Having a hard time tracking down a BOB COZ trailer they quit making them over 10 years ago and figured this is the best place to ask if anyone has one laying around not being used anymore because you have a cargo hauling bikes I had purchased one on Ebay last week but the seller backed out and now I'm left hunting again. If anyone has any leads or has one they can part with let me know. Thanks Steve


----------



## x5rdman (May 13, 2006)

Why not buy a bob trailer from eBay, hack the side bars off, buy a box from Lowes, and bolt it on? Probably come close.


----------



## Matximbrat (Mar 15, 2007)

This is the best trailer on the market. 100% made in Europe.

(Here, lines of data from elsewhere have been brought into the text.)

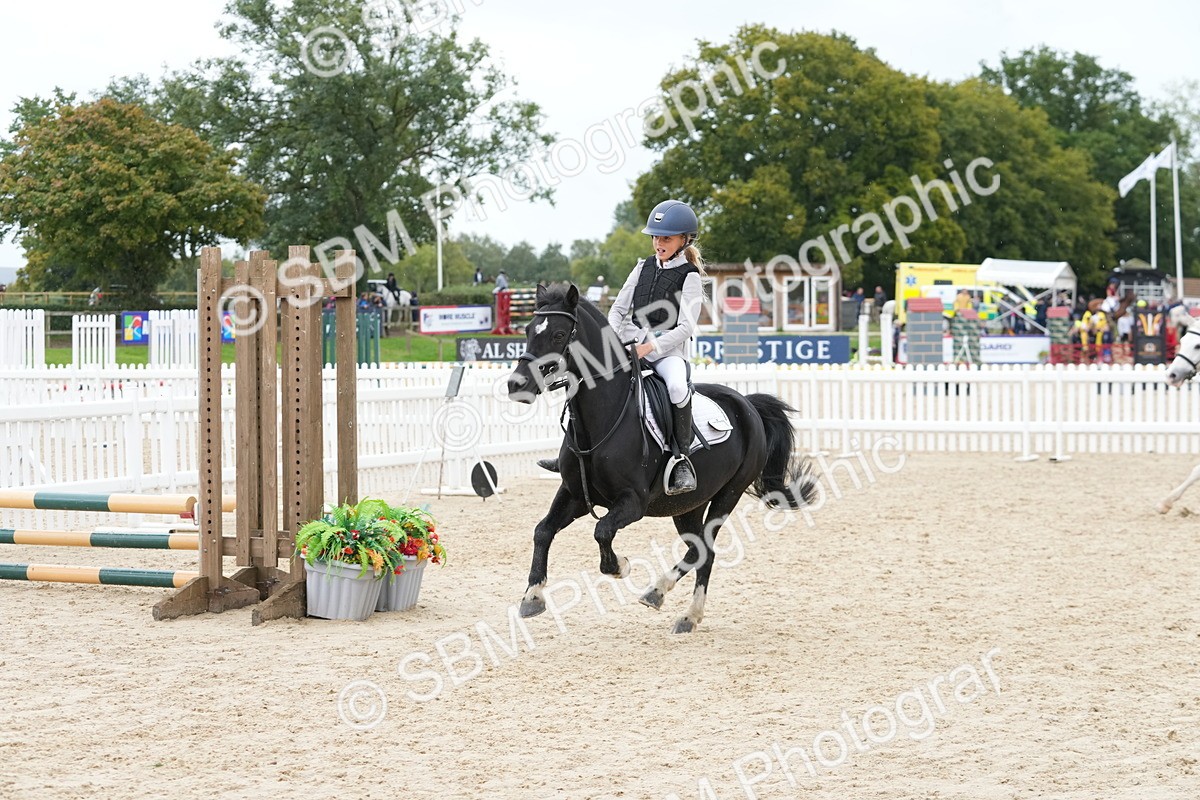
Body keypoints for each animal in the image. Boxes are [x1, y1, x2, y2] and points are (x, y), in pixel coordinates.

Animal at [505, 283, 817, 633]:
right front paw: (532, 597)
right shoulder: (574, 494)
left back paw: (673, 604)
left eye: (559, 335)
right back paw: (672, 604)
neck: (602, 420)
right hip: (688, 505)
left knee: (704, 548)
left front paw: (621, 567)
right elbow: (542, 531)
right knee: (700, 549)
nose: (517, 384)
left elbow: (602, 532)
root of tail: (747, 404)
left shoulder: (633, 503)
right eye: (529, 331)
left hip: (728, 494)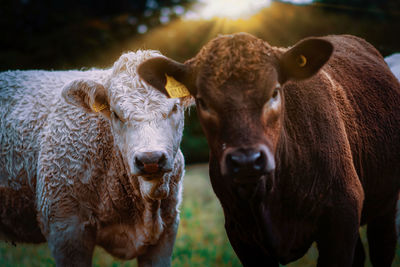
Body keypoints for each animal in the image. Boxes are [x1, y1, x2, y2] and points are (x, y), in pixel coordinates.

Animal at [138, 34, 400, 267]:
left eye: (274, 92)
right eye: (202, 101)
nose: (246, 160)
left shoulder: (341, 217)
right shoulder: (241, 234)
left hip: (386, 206)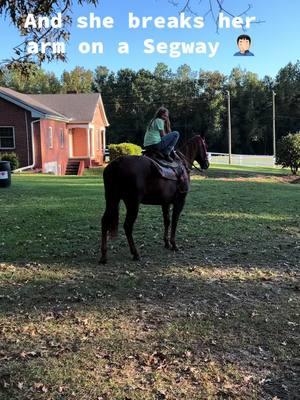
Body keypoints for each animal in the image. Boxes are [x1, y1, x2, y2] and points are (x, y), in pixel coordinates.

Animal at [99, 136, 210, 264]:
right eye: (204, 146)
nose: (207, 164)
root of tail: (117, 164)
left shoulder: (165, 203)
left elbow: (167, 221)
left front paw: (166, 243)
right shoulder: (179, 202)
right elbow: (175, 221)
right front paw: (174, 245)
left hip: (112, 199)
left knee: (105, 221)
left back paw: (103, 255)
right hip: (132, 203)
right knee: (127, 226)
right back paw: (135, 253)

You can fold completely inside.


----------



## LongtailJunkie (Feb 9, 2011)

Farout. Great fold up. Would store or ship excellent.


----------



## fishingis4play (Jan 23, 2010)

*Found*

Well the search has been long and hard but I have found and bought 3 BOB Coz trailers Would still like to find one more so if anyone still has one I'm interested.


----------



## cj82 (Apr 13, 2011)

i have one in my shed, complete with skewer and flag. however my shed is in the uk. what use are you putting them to, out of interest?


----------



## fishingis4play (Jan 23, 2010)

Going to use them for camping trips, garbage clean up, hauling whatever will fit I have 3 kids that like to bike and camp so that will be the main purpose for us. I already own Bob Ibex and Yak trailers so now I'll have options depending on what were doing. Will also be great for Salmon fishing to put the fish in on the way back plus will be easy to clean afterwards.


----------



## cj82 (Apr 13, 2011)

sounds fun! i use mine for smaller jobs that can be accessed by MTB trails on Portland. is a goo piece of kit, although it can get flexy if incorrectly loaded.


----------



## bkbroiler00 (Apr 21, 2011)

newbie question...what does BOB stand for, if anything? the name of the guy who first invented it, haha?


----------



## fishingis4play (Jan 23, 2010)

*Bob*

BOB stands for Beast of Burden.


----------



## SweatyYeti (Jun 12, 2004)

they are still being sold on Amazon.com


----------



## fishingis4play (Jan 23, 2010)

*amazon where?*

Just looked on amazon couldn't find any. Found Yak trailers no Coz trailers.


----------



## gregclimbs (Sep 21, 2006)

ever find a second one? I was looking for something in local classifieds and remembered this thread...

Bicycles Mountain Bike Parts Classifieds for Utah, Idaho, and Wyoming | ksl.com

g


----------